Decree of Divorce provided, however, that Daniel pay spousal maintenance in the amount

of $400 per month, “with the first payment being due on November 01, 2018, and a like

amount being due on the first (1st) day of each consecutive month thereafter until the

earliest of one of the following events: (1) seven (7) years; (2) death of either [Daniel] or

3 [Odelia]; (3) remarriage of Odelia [ ]; or (4) further orders of the Court affecting the spousal

maintenance obligation . . . .”

In early 2019, Odelia filed motions to enter judgment, requesting the trial court to

sign her proposed Final Decree of Divorce, which contained a spousal maintenance

provision that corresponded to the October 18 email, which included the memorandum

stating that “Daniel will pay $400 per month beginning November 01, 2018.” According

to Odelia’s interpretation, the email constituted a rendition of judgment providing for

indefinite spousal maintenance. In April 2019, the trial court held a hearing on Odelia’s

motion for judgment. At that hearing, Daniel’s counsel acknowledged the email

conversation between himself and the judge but argued there was not a substantial

change in the court’s ruling; rather, it was a mere clarification. Odelia argued the email

ruling left open the question of whether the court found she was disabled and also

changed the beginning date of the spousal maintenance award. On April 24, 2019, the

trial court signed its Final Decree of Divorce, containing the spousal maintenance

provision described above.

Thereafter, on June 7, 2019, the trial court filed findings of fact and conclusions of

law. The conclusions of law included the above-stated provision for spousal

maintenance, with the exception of adding “or co-habitation” to the third contingency. The

trial court made no findings or conclusions that specifically contain the words “disabled”

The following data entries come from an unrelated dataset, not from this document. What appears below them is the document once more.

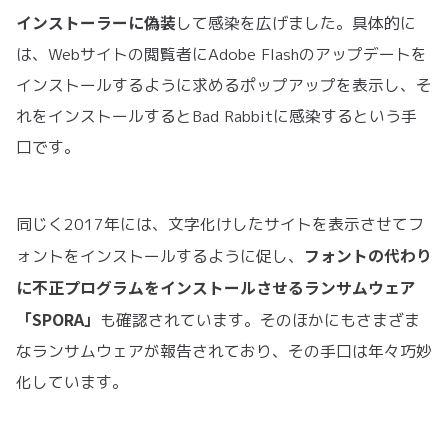
インストーラーに偽装
して感染を広げました。具体的に
は、Webサイトの閲覧者にAdobe Flashのアップデートを
インストールするように求めるポップアップを表示し、そ
れをインストールするとBad Rabbitに感染するという手
口です。
同じく2017年には、文字化けしたサイトを表示させてフ
フォントの代わり
ォントをインストールするように促し、
に不正プログラムをインストールさせるランサムウェア
「SPORA」
も確認されています。そのほかにもさまざま
なランサムウェアが報告されており、その手口は年々巧妙
化しています。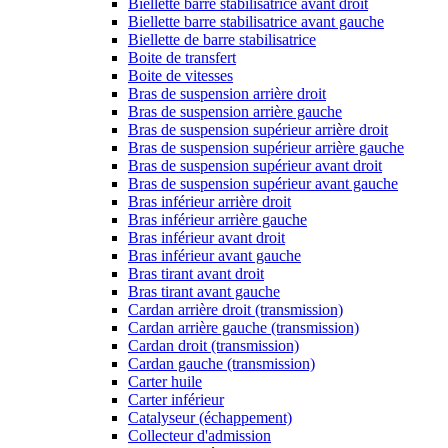
Biellette barre stabilisatrice avant droit
Biellette barre stabilisatrice avant gauche
Biellette de barre stabilisatrice
Boite de transfert
Boite de vitesses
Bras de suspension arrière droit
Bras de suspension arrière gauche
Bras de suspension supérieur arrière droit
Bras de suspension supérieur arrière gauche
Bras de suspension supérieur avant droit
Bras de suspension supérieur avant gauche
Bras inférieur arrière droit
Bras inférieur arrière gauche
Bras inférieur avant droit
Bras inférieur avant gauche
Bras tirant avant droit
Bras tirant avant gauche
Cardan arrière droit (transmission)
Cardan arrière gauche (transmission)
Cardan droit (transmission)
Cardan gauche (transmission)
Carter huile
Carter inférieur
Catalyseur (échappement)
Collecteur d'admission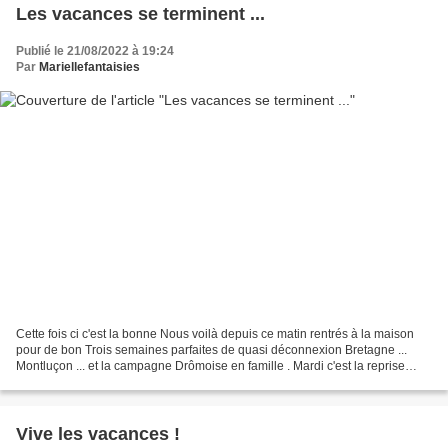
Les vacances se terminent ...
Publié le 21/08/2022 à 19:24
Par
Mariellefantaisies
Cette fois ci c'est la bonne Nous voilà depuis ce matin rentrés à la maison
pour de bon Trois semaines parfaites de quasi déconnexion Bretagne ...
Montluçon ... et la campagne Drômoise en famille . Mardi c'est la reprise
après cette belle parenthèse vacances...
Vive les vacances !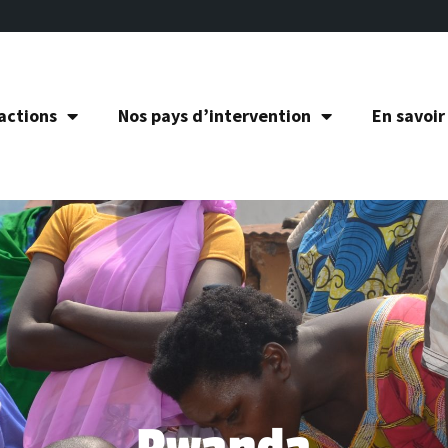
actions
Nos pays d’intervention
En savoir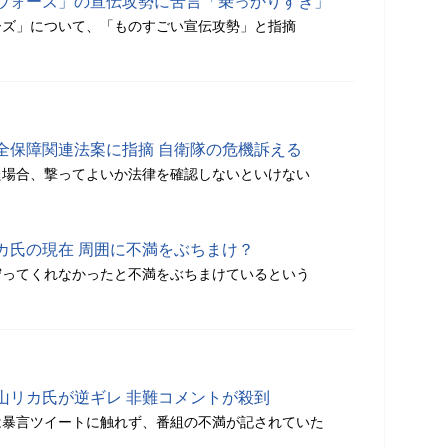
ウォーズ」の宣伝攻勢に苦言「乗っかりすぎ」
ーズ」について、「ものすごい宣伝攻勢」と指摘
全保障関連法案に指摘 自衛隊の危機訴える
た場合、撃ってよいか法律を確認しないといけない
カ氏の現在 周囲に不満をぶちまけ？
守ってくれなかったと不満をぶちまけているという
山リカ氏が逆ギレ 非難コメントが殺到
は暴言ツイートに触れず、番組の不満が記されていた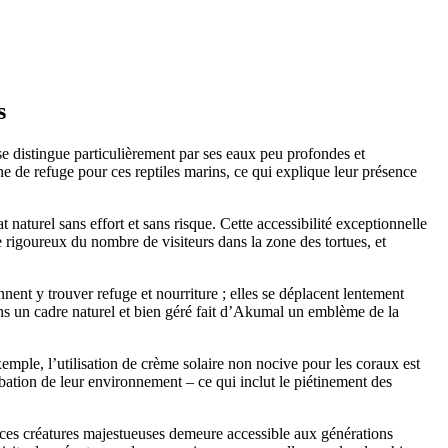
s
e distingue particulièrement par ses eaux peu profondes et
zone de refuge pour ces reptiles marins, ce qui explique leur présence
aturel sans effort et sans risque. Cette accessibilité exceptionnelle
e rigoureux du nombre de visiteurs dans la zone des tortues, et
nent y trouver refuge et nourriture ; elles se déplacent lentement
dans un cadre naturel et bien géré fait d’Akumal un emblème de la
mple, l’utilisation de crème solaire non nocive pour les coraux est
rbation de leur environnement – ce qui inclut le piétinement des
ec ces créatures majestueuses demeure accessible aux générations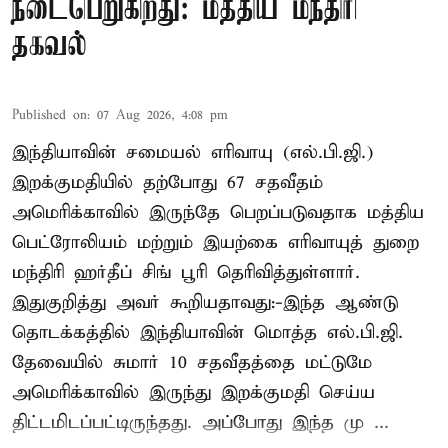
நடைபெறுகிறது: மத்திய மந்திரி
தகவல்
Published on
:
07 Aug 2026, 4:08 pm
இந்தியாவின் சமையல் எரிவாயு (எல்.பி.ஜி.)
இறக்குமதியில் தற்போது 67 சதவீதம்
அமெரிக்காவில் இருந்தே பெறப்படுவதாக மத்திய
பெட்ரோலியம் மற்றும் இயற்கை எரிவாயுத் துறை
மந்திரி ஹர்தீப் சிங் பூரி தெரிவித்துள்ளார்.
இதுகுறித்து அவர் கூறியதாவது:-இந்த ஆண்டு
தொடக்கத்தில் இந்தியாவின் மொத்த எல்.பி.ஜி.
தேவையில் சுமார் 10 சதவீதத்தை மட்டுமே
அமெரிக்காவில் இருந்து இறக்குமதி செய்ய
திட்டமிடப்பட்டிருந்தது. அப்போது இந்த மு ...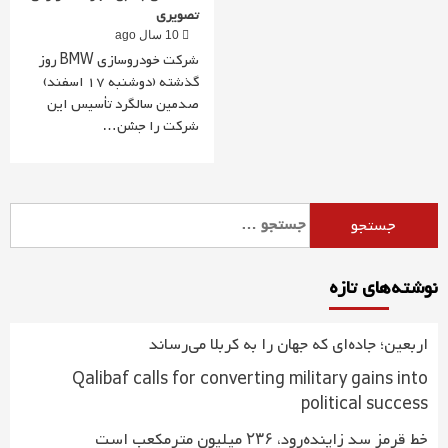
تصویری
10 سال ago
شرکت خودروسازی BMW روز
گذشته (دوشنبه 17 اسفند)
صدمین سالگرد تأسیس این
شرکت را جشن…
جستجو
برای:
نوشته‌های تازه
اربعین؛ جاده‌ای که جهان را به کربلا می‌رساند
Qalibaf calls for converting military gains into
political success
خط قرمز سد زاینده‌رود، ۲۳۶ میلیون مترمکعب است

or “disability” with reference to Odelia. Rather, the court made a more general finding

that Odelia “will lack the ability to earn sufficient income to provide for [her] minimum

reasonable needs on dissolution of the marriage.” The court further stated that, in

determining the nature, amount, duration, and manner of payment of spousal

4 maintenance, it had considered the “future earning potential of the parties” and the “ability

of each party to meet their minimum reasonable needs.”

ANALYSIS

ISSUE ONE—MODIFICATION OF SPOUSAL MAINTENANCE ORDER

In her first issue, Odelia contends the October 18 email and attached

memorandum constituted a rendition of judgment and the trial court erred because the

Final Decree contained a provision that changed the start date and duration of spousal

maintenance from that set forth in the email. We disagree.

Judgment is rendered when the trial court officially announces its decision in open

court or by written memorandum filed with the clerk. S & A Rest. Corp. v. Leal, 892

S.W.2d 855, 857-58 (Tex. 1995) (citations omitted). The judge’s intention to render

judgment in the future cannot be a present rendition of judgment. Id.